A third story looks at the social isolation that these patients face, and how to use parish nurses, social workers and community organizations to build connections that improve well-being. Such social support, the article explains, may contribute to better patient understanding and compliance.

A fourth piece looks at some of the other efforts, particularly in the Pennsylvania area, by foundations and health organizations to address hot spots and super users, and a fifth story explores how one ambulance company has flipped its business model – and it now can get paid not just for taking a patient on an expensive ride for another expensive ER visit, but for taking care of the patient at home, avoiding both the ambulance ride and the hospital visit. (This would be really interesting to explore in other communities.)

The Lehigh project has not yet lived up to expectation or hopes. But the Allentown team, “a small partnership of health-care workers, case managers, social workers, parish nurses, clergy and community exchange members” has learned a lot. They hope to see more concrete results in these final months, so that they can find the money to go on and build on the lessons learned.

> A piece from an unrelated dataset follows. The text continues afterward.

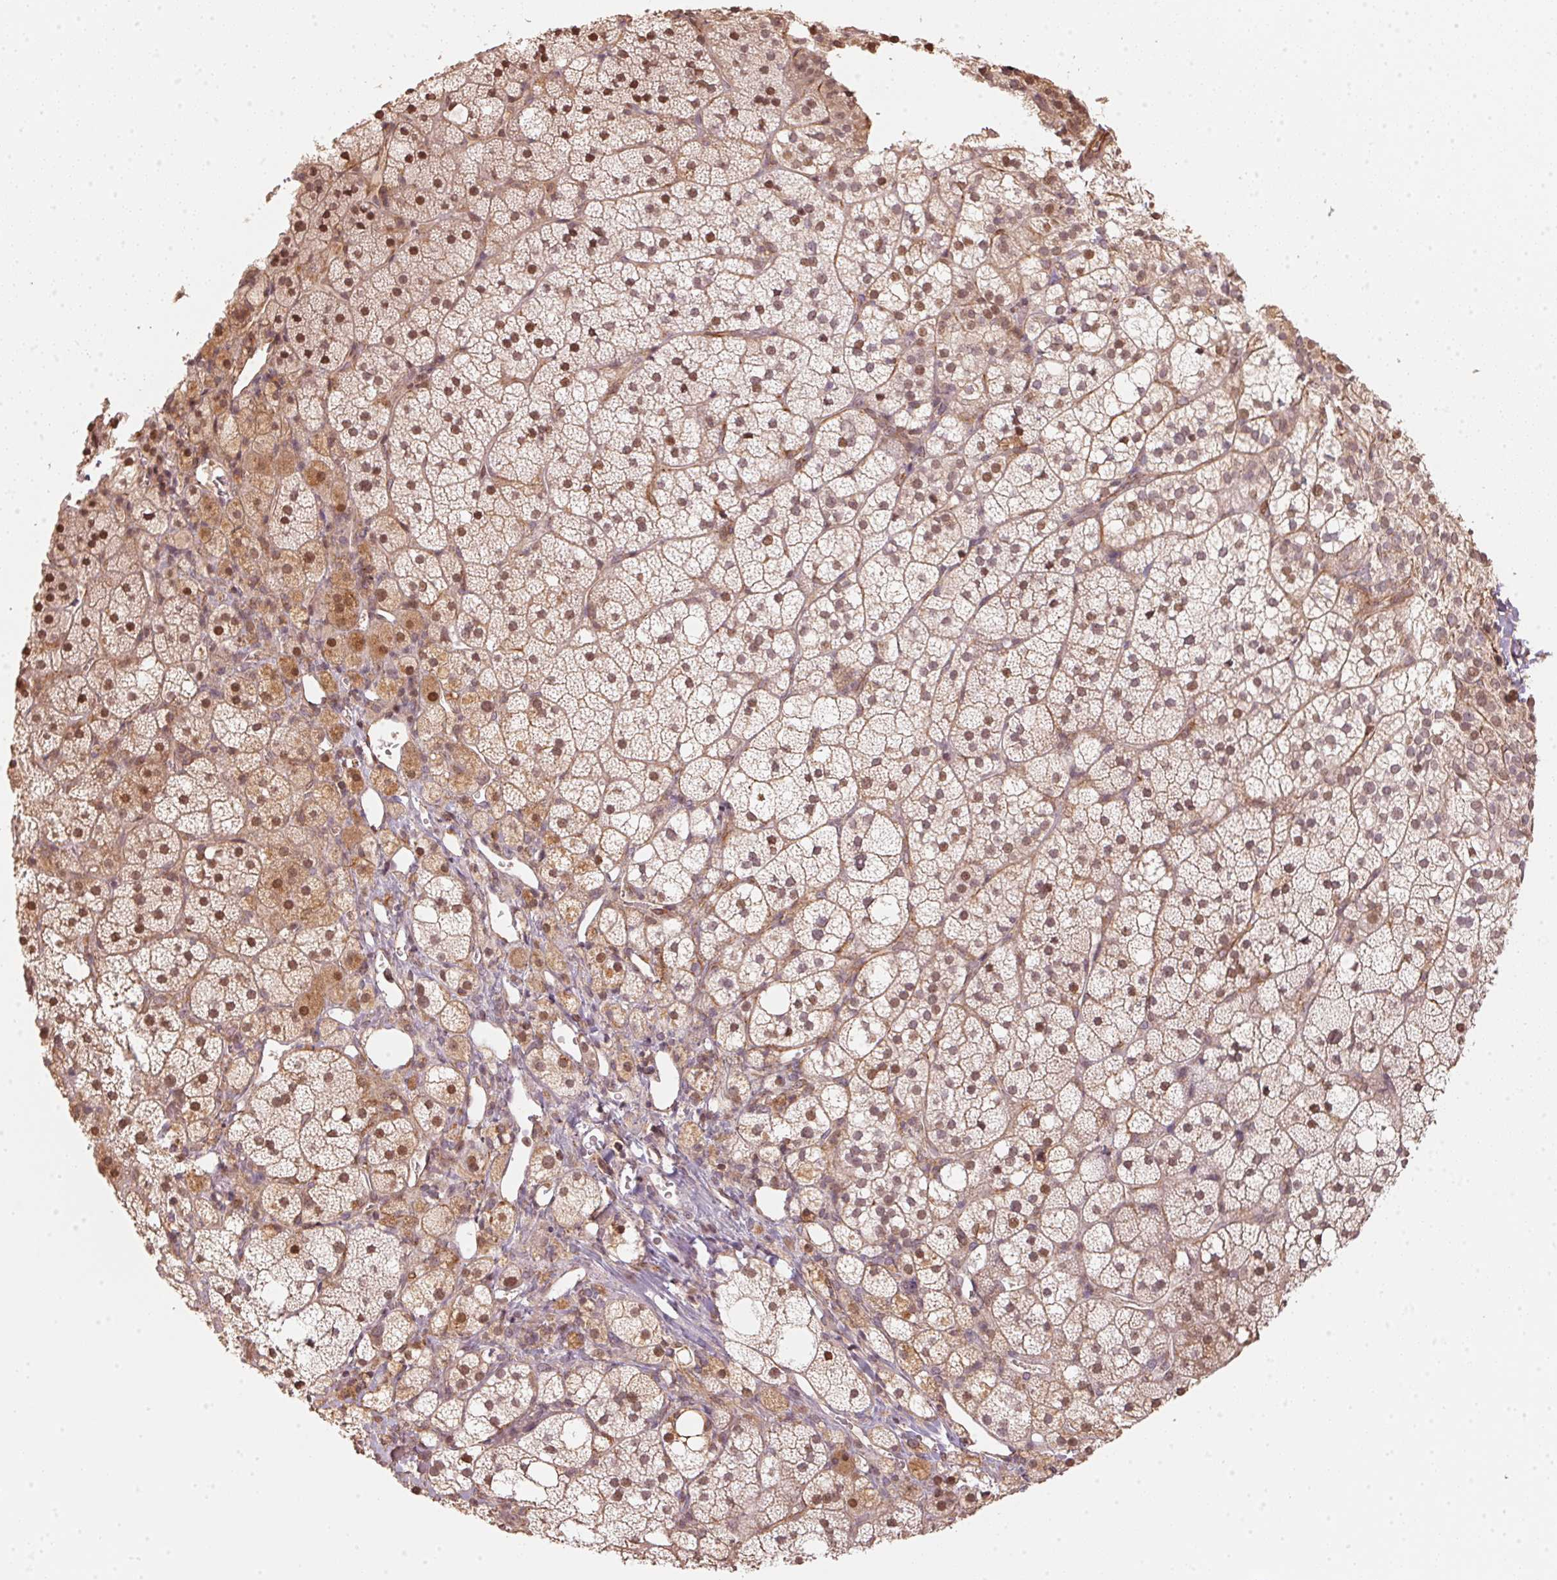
{"staining": {"intensity": "moderate", "quantity": "25%-75%", "location": "cytoplasmic/membranous,nuclear"}, "tissue": "adrenal gland", "cell_type": "Glandular cells", "image_type": "normal", "snomed": [{"axis": "morphology", "description": "Normal tissue, NOS"}, {"axis": "topography", "description": "Adrenal gland"}], "caption": "The image shows a brown stain indicating the presence of a protein in the cytoplasmic/membranous,nuclear of glandular cells in adrenal gland. The staining is performed using DAB brown chromogen to label protein expression. The nuclei are counter-stained blue using hematoxylin.", "gene": "FOXR2", "patient": {"sex": "male", "age": 53}}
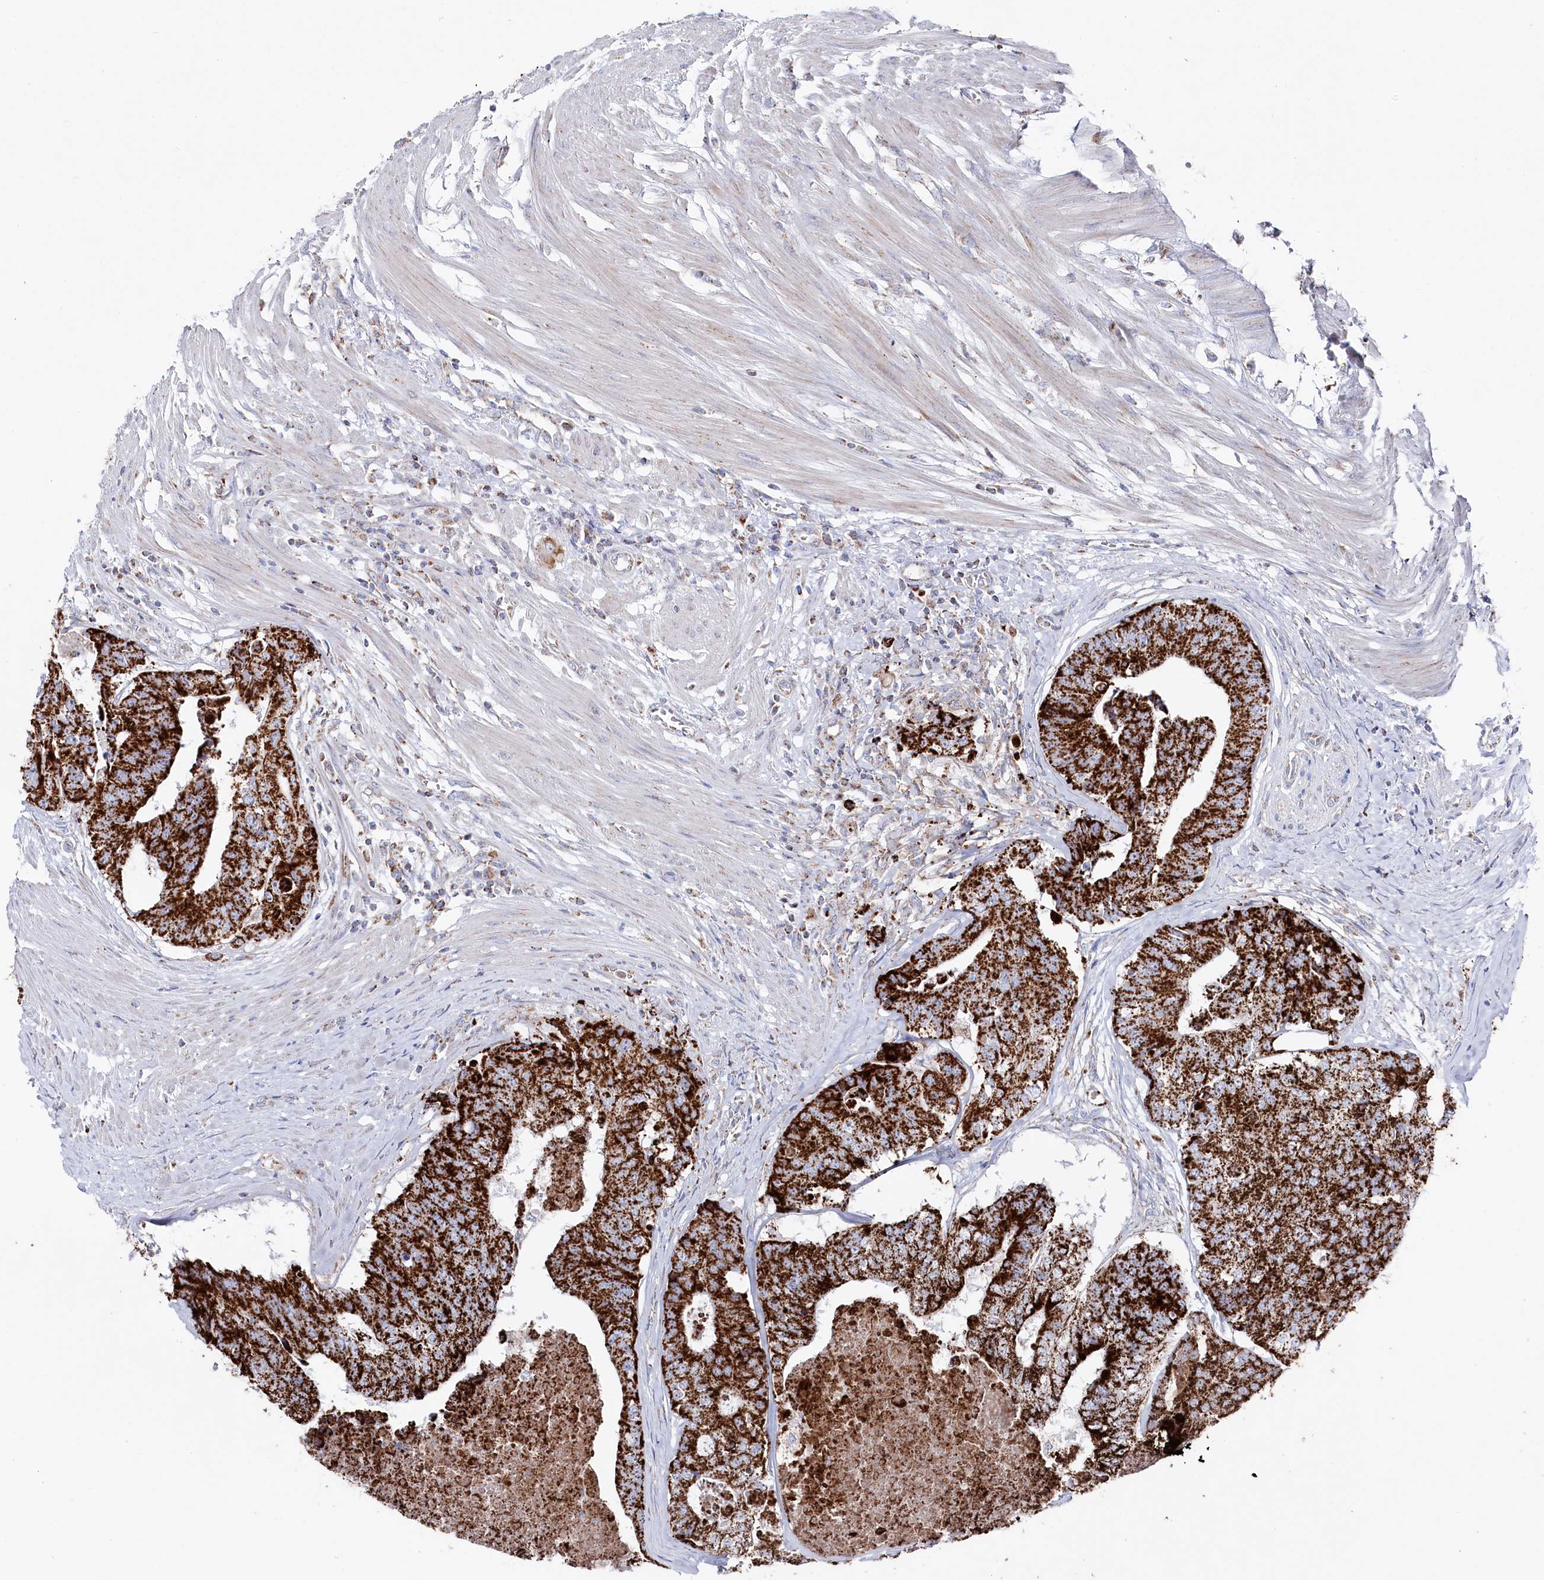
{"staining": {"intensity": "strong", "quantity": ">75%", "location": "cytoplasmic/membranous"}, "tissue": "colorectal cancer", "cell_type": "Tumor cells", "image_type": "cancer", "snomed": [{"axis": "morphology", "description": "Adenocarcinoma, NOS"}, {"axis": "topography", "description": "Colon"}], "caption": "Colorectal cancer stained with a brown dye shows strong cytoplasmic/membranous positive staining in approximately >75% of tumor cells.", "gene": "GLS2", "patient": {"sex": "female", "age": 67}}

Obstacles the project has faced (Darragh’s series shows how they overlap) include:

  • Difficulty in enrolling patients. They have 86, and they expected around 475.
  • Difficulty in getting the area’s hospitals to share their data
  • Ongoing transportation obstacles.
  • A new and still-growing awareness that health care providers have to think differently and less judgmentally about these patients, their mental health, and their “compliance” challenges. These health and social service providers – no matter how well intentioned – are also part of a broken system that needs change.
  • It would be interesting to check back in six months and see whether they’ve been able to overcome the problems, and push ahead. And there are many programs like this, some on a smaller scale, across the country to explore.

Darragh completed his project with support from a National Health Journalism Fellowship, a program of the University of Southern California’s Annenberg School of Journalism.

(Editor’s note: Updated to reflect Darragh’s new job at The Star-Ledger.)